И посадили его с Глебовной за браный дубовый стол с разными ествами
сахарными и питьем медвяным. И пришли к нему на поклон и дворовая служба, и
челядь, и деревенская смерда, и Бохмит Кара-юли; только черный Жук, лежа
посреди середы[95] светлицы, распустив брыле и развесив уши, гордо на все
смотрел и иногда только изъявлял свое негодование и презрение к поклонникам
Ивы глухим лаем.
Нужно ли говорить, что Боярин Люба торопился ехать с милым зятем своим
к Князю Мстиславу.
На другой же день...
- На другой же день! Но как же прошел первый день? - спросит
привязчивый читатель, который любит все мелочные подробности до безумия.
Я в подробности не вхожу. Но скажу только, что и сей день, так же как и
прочие, кончился захождением солнца. Глебовна же, оставшись наедине с Ивой,
сказала ему наотрез, что до тех пор, покуда не сходит он помолиться богу в
Иерусалим, она не поделится с ним ни душой, ни телом.
Итак, на другой день Боярин Ростислав Глебович отправился с зятем своим
в город Каменец, к Князю Мстиславу Мстиславичу.
Не буду описывать радость Мстислава, когда он увидел крестника своего
пристроенным и счастливым.
"Теперь я спокоен и могу исполнить данное слово покойным родителям
Ивы", - думал он.
Боярин Ростислав Глебович рассказал Князю подробнейшим образом, с каким
радушием принял он ограбленного Гайдамаками крестника его Иву Иворовича,
полюбил его как сына и женил, по доброй воле, на своей дочери, прекрасной
Глебовне.
Мстислав Мстиславович дал рядную запись Боярину Любе на обещанную
деревню в 50 дворов, на реке Луче, и десять золотых гривен. Крестнику же
своему и его молодой жене дал в отчину большое село Студеницу на реке Стры.

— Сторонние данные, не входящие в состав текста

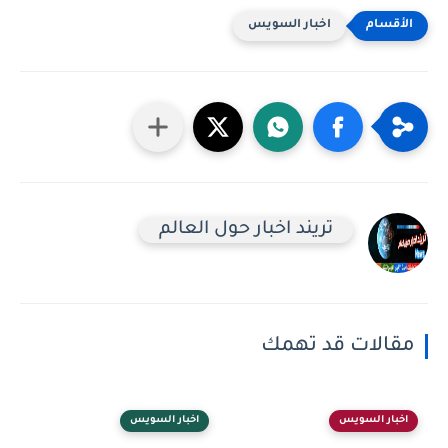
اخبار السويس
تريند اخبار حول العالم
مقالات قد تهمك
اخبار السويس
اخبار السويس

Благословляя же Иву и прощаясь с ним, он вручил ему серебряный
ковчежец, наследство отца и матери.
Таким образом, раззолоченный Ива Иворович прибыл на новоселье в
Студеницу, куда во время гостьбы[96] Боярина Любы все семейство его,
извещенное о дарах Князя, успело уже переселиться из бедного Заборовья.
XVII
- Видь! - вскричал Ива, вбежав в покой Глебовны и показывая ей
серебряный ковчежец.
Глебовна не обратила внимания на слова Ивы, но чеканный ларчик с
печатью тронул женское любопытство, а женское любопытство восторжествовало
над равнодушием. Глебовна протянула руку.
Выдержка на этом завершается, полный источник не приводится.